Written by Tue 18 Jun 2019

IBM has dropped a HPC fossil fuel finder on the doorstep of one of the world’s largest oil and gas companies

French oil and gas giant Total has bought the world’s most powerful commercial supercomputer from IBM.

The Pangea III supercomputer runs off IBM’s Power9 processors and has a total computing power of 25 petaFLOPS, making it the eleventh most powerful supercomputer in the world, according to the Top500 supercomputers rankings. The US Department of Energy’s Summit and Sierra supercomputer is ranked top of the same list and is based off the same processors.

Total will use the system to identify untapped oil and gas resources, by gathering seismic data to draw up an in-depth picture of what lies underground, improving the reliability and accuracy of predictive production models.

“Pangea III’s additional computing power enhances Total’s operational excellence. It enables Total to reduce geological risks in exploration and development, accelerate project maturation and delivery, and increases the value of our assets through optimised field operations, with all this at lower cost,” said Arnaud Breuillac, president of Total’s exploration and production division.
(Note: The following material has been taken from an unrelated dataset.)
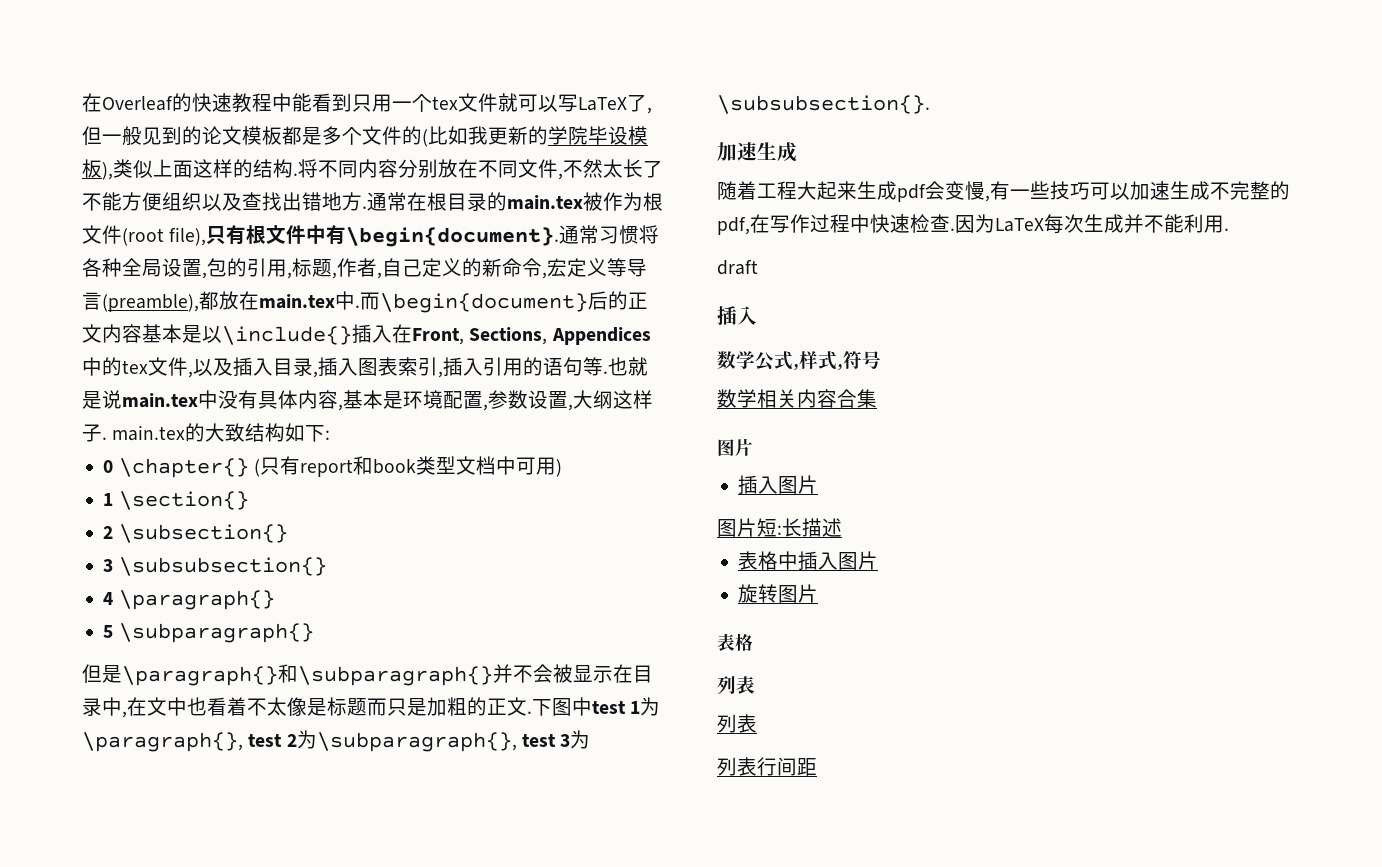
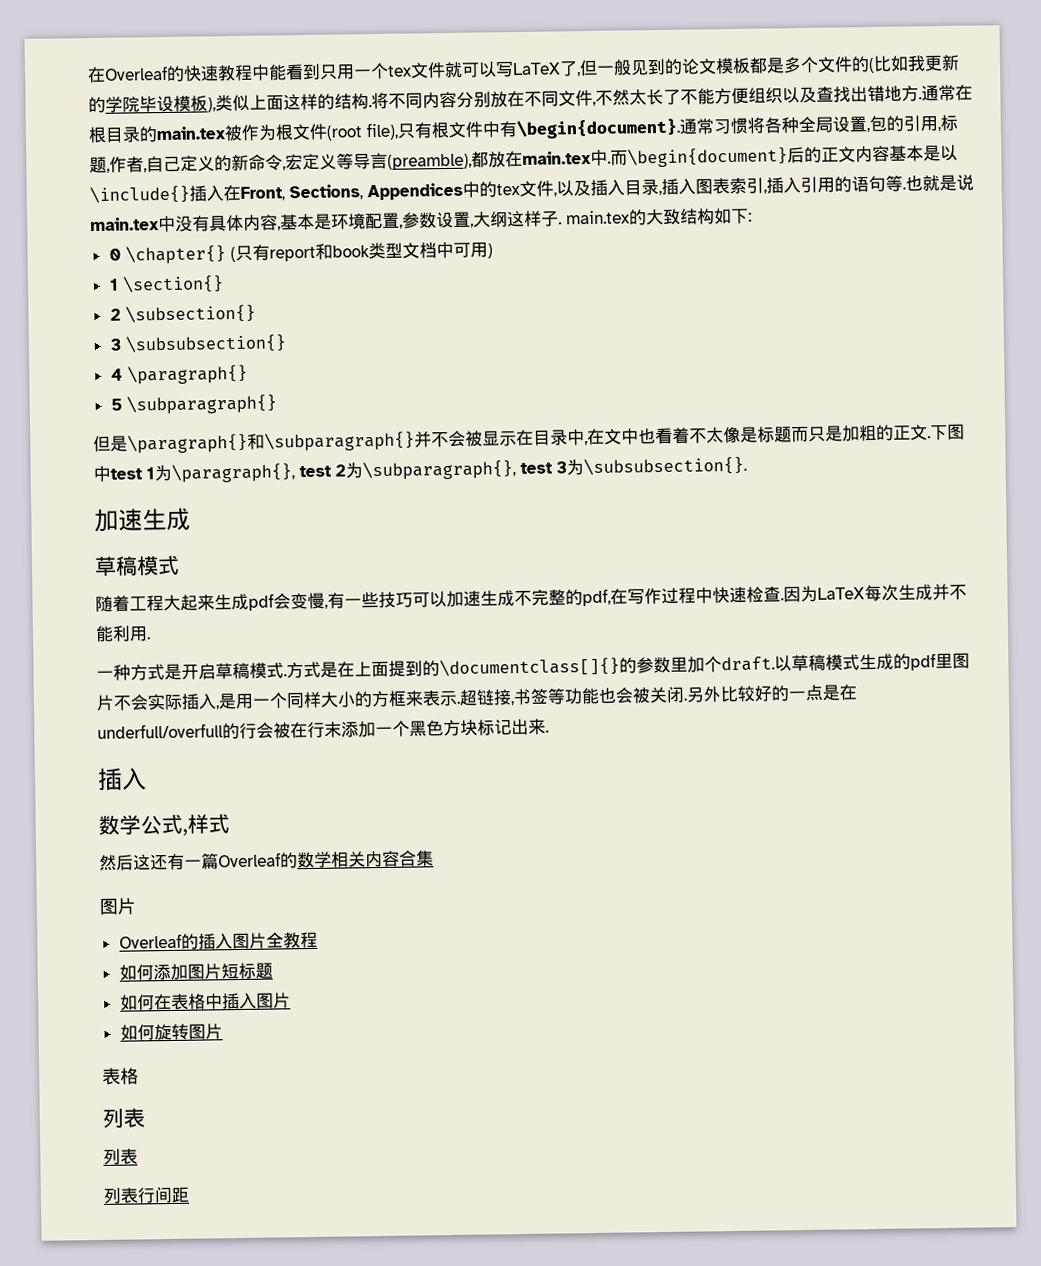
(797, 152) none -> [94,555,180,577] // 草稿模式
[717,260,758,275] draft -> [96,652,970,681] [96,684,857,711] [97,718,549,740] 一种方式是开启草稿模式.方式是在上面提到的\documentclass[]{}的参数里加个draft.以草稿模式生成的pdf里图片不会实际插入,是用一个同样大小的方框来表示.超链接,书签等功能也会被关闭.另外比较好的一点是在underfull/overfull的行会被在行末添加一个黑色方块标记出来.
[837,351,881,371] ,符号 // -> [99,852,298,871] // 然后这还有一篇Overleaf的
[738,475,819,495] [717,518,842,537] 插入图片 // 图片短:长描述 // -> [118,931,318,950] [118,962,273,981] [119,993,172,1011] Overleaf的插入图片全教程 // 如何添加图片短标题 // 如何在
(879, 560) none -> [119,1024,155,1041] 如何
The scientific consensus is that burning more fossil fuels is the exact opposite of what the planet should be doing right now, but at least Total’s new system is more energy efficient than its predecessor.

Pangea III requires 1.5 MW of power, compared to the immense 4.5 MW of power Pangea II needed. Adjusted for Pangea III’s performance gains, this translates to a 10 percent reduction in the energy consumption per petaflop, Total said.

“Based on the same IBM technology found in Summit and Sierra, the world’s smartest supercomputers, Pangea III demonstrates that IBM Power Systems are not just for the large government or research organizations,” said David Turek, VP of Exascale Systems for IBM Systems.

“The world’s largest businesses, like Total, are now tapping that same technology to profoundly change how they operate. It also gives them room to explore the role IBM Power Systems can play against their most data-intensive workloads like hybrid could and AI,” he added.